[Brief]: Every record needs to be repeated exactly; its pictures do not.

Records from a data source
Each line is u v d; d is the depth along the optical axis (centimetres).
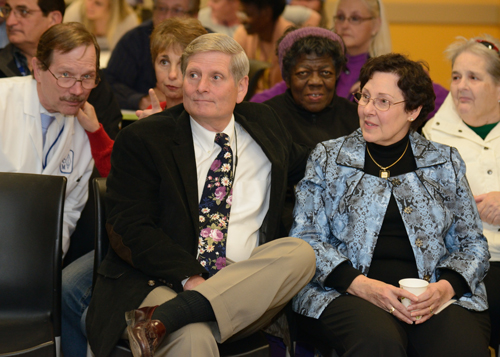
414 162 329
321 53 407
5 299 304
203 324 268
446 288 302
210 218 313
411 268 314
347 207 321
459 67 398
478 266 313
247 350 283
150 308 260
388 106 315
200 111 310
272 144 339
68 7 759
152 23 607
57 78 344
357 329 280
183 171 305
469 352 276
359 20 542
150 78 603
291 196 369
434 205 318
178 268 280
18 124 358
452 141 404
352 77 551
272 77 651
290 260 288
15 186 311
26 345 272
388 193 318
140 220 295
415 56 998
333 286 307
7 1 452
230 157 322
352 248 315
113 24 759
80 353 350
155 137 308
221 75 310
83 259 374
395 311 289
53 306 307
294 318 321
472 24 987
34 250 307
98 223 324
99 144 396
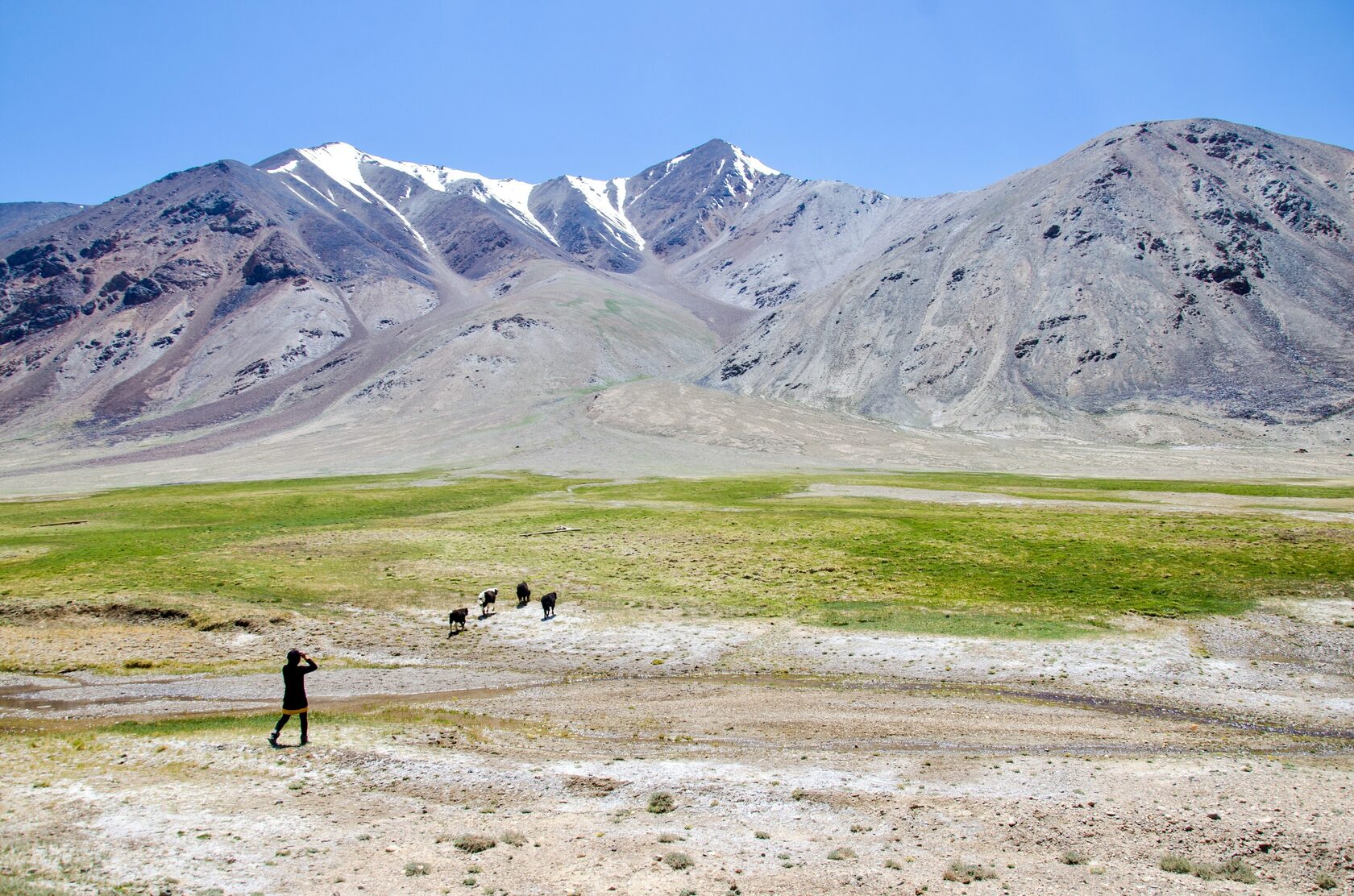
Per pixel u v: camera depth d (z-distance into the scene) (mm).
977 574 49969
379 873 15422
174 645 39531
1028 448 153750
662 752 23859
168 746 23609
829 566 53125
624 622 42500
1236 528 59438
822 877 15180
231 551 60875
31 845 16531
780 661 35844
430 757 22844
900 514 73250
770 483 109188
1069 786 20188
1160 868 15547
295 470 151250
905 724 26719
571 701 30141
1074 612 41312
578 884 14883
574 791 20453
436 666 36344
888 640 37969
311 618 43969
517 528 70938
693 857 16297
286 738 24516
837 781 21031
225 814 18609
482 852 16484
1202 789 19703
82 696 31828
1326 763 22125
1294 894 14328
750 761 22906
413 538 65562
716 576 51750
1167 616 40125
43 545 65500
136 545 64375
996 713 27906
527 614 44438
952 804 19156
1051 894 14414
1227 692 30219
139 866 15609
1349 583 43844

[Response area]:
Each line is u v d; d is the depth along the optical axis (centimetres).
414 162 329
321 53 407
5 299 304
203 324 268
446 288 302
210 218 313
411 268 314
347 207 321
459 67 398
478 266 313
247 350 283
150 308 260
388 106 315
200 111 310
272 144 339
68 7 759
152 23 607
57 78 344
357 329 280
183 171 305
469 352 276
359 20 542
150 78 603
291 196 369
434 205 318
178 268 280
18 124 358
452 141 404
352 77 551
272 77 651
290 260 288
15 186 311
26 345 272
388 193 318
140 220 295
415 56 998
333 286 307
7 1 452
230 157 322
352 248 315
113 24 759
80 353 350
155 137 308
221 75 310
83 259 374
395 311 289
53 306 307
294 318 321
472 24 987
34 250 307
98 223 324
99 144 396
Per pixel u v: camera depth d (z-distance into the scene) (mm).
977 574 49969
379 873 15422
174 645 39531
1028 448 153750
662 752 23859
168 746 23609
829 566 53125
624 622 42500
1236 528 59438
822 877 15180
231 551 60875
31 845 16531
780 661 35844
430 757 22844
900 514 73250
770 483 109188
1069 786 20188
1160 868 15547
295 470 151250
905 724 26719
571 701 30141
1074 612 41312
578 884 14883
574 791 20453
436 666 36344
888 640 37969
311 618 43969
517 528 70938
693 857 16297
286 738 24516
837 781 21031
225 814 18609
482 852 16484
1202 789 19703
82 696 31828
1326 763 22125
1294 894 14328
750 761 22906
413 538 65562
716 576 51750
1167 616 40125
43 545 65500
136 545 64375
996 713 27906
527 614 44438
952 804 19156
1051 894 14414
1227 692 30219
139 866 15609
1349 583 43844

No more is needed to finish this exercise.